*Data extract:*
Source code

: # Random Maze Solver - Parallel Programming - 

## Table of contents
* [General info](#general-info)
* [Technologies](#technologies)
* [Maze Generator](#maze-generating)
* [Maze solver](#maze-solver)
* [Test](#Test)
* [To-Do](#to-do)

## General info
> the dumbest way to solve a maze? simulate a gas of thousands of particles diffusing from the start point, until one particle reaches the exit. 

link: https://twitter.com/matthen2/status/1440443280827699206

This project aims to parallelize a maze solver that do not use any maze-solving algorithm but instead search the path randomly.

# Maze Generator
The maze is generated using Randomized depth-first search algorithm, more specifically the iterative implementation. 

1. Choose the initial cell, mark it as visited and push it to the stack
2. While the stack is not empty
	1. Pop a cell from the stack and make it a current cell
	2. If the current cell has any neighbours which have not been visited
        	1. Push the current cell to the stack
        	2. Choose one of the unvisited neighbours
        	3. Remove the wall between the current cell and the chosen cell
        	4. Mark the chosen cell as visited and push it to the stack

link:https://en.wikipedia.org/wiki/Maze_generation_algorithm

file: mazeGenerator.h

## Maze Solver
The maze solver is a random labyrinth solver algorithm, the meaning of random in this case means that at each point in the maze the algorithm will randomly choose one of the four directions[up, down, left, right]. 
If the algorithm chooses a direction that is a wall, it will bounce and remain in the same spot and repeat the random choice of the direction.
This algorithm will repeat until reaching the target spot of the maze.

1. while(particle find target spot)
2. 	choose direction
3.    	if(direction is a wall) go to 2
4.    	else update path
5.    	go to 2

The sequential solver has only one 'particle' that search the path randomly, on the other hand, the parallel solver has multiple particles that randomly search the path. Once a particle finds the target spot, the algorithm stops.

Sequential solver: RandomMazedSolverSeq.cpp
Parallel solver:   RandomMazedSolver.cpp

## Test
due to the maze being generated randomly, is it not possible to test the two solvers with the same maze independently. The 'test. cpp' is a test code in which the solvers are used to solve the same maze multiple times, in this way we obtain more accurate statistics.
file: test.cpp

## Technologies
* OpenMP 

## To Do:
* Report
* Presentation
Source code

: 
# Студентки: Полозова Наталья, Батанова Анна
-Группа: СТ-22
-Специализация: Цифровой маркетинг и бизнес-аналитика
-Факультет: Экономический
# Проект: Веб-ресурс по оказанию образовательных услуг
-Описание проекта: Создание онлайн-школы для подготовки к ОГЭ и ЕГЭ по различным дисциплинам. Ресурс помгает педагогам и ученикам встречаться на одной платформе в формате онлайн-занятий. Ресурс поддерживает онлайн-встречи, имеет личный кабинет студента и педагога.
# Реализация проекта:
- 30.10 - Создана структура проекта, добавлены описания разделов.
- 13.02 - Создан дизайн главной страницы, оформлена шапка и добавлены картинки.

*Request:*
Reproduce the entries above in full, precisely as written.

*Response to this exercise:*
Source code

: # Random Maze Solver - Parallel Programming - 

## Table of contents
* [General info](#general-info)
* [Technologies](#technologies)
* [Maze Generator](#maze-generating)
* [Maze solver](#maze-solver)
* [Test](#Test)
* [To-Do](#to-do)

## General info
> the dumbest way to solve a maze? simulate a gas of thousands of particles diffusing from the start point, until one particle reaches the exit. 

link: https://twitter.com/matthen2/status/1440443280827699206

This project aims to parallelize a maze solver that do not use any maze-solving algorithm but instead search the path randomly.

# Maze Generator
The maze is generated using Randomized depth-first search algorithm, more specifically the iterative implementation. 

1. Choose the initial cell, mark it as visited and push it to the stack
2. While the stack is not empty
	1. Pop a cell from the stack and make it a current cell
	2. If the current cell has any neighbours which have not been visited
        	1. Push the current cell to the stack
        	2. Choose one of the unvisited neighbours
        	3. Remove the wall between the current cell and the chosen cell
        	4. Mark the chosen cell as visited and push it to the stack

link:https://en.wikipedia.org/wiki/Maze_generation_algorithm

file: mazeGenerator.h

## Maze Solver
The maze solver is a random labyrinth solver algorithm, the meaning of random in this case means that at each point in the maze the algorithm will randomly choose one of the four directions[up, down, left, right]. 
If the algorithm chooses a direction that is a wall, it will bounce and remain in the same spot and repeat the random choice of the direction.
This algorithm will repeat until reaching the target spot of the maze.

1. while(particle find target spot)
2. 	choose direction
3.    	if(direction is a wall) go to 2
4.    	else update path
5.    	go to 2

The sequential solver has only one 'particle' that search the path randomly, on the other hand, the parallel solver has multiple particles that randomly search the path. Once a particle finds the target spot, the algorithm stops.

Sequential solver: RandomMazedSolverSeq.cpp
Parallel solver:   RandomMazedSolver.cpp

## Test
due to the maze being generated randomly, is it not possible to test the two solvers with the same maze independently. The 'test. cpp' is a test code in which the solvers are used to solve the same maze multiple times, in this way we obtain more accurate statistics.
file: test.cpp

## Technologies
* OpenMP 

## To Do:
* Report
* Presentation
Source code

: 
# Студентки: Полозова Наталья, Батанова Анна
-Группа: СТ-22
-Специализация: Цифровой маркетинг и бизнес-аналитика
-Факультет: Экономический
# Проект: Веб-ресурс по оказанию образовательных услуг
-Описание проекта: Создание онлайн-школы для подготовки к ОГЭ и ЕГЭ по различным дисциплинам. Ресурс помгает педагогам и ученикам встречаться на одной платформе в формате онлайн-занятий. Ресурс поддерживает онлайн-встречи, имеет личный кабинет студента и педагога.
# Реализация проекта:
- 30.10 - Создана структура проекта, добавлены описания разделов.
- 13.02 - Создан дизайн главной страницы, оформлена шапка и добавлены картинки.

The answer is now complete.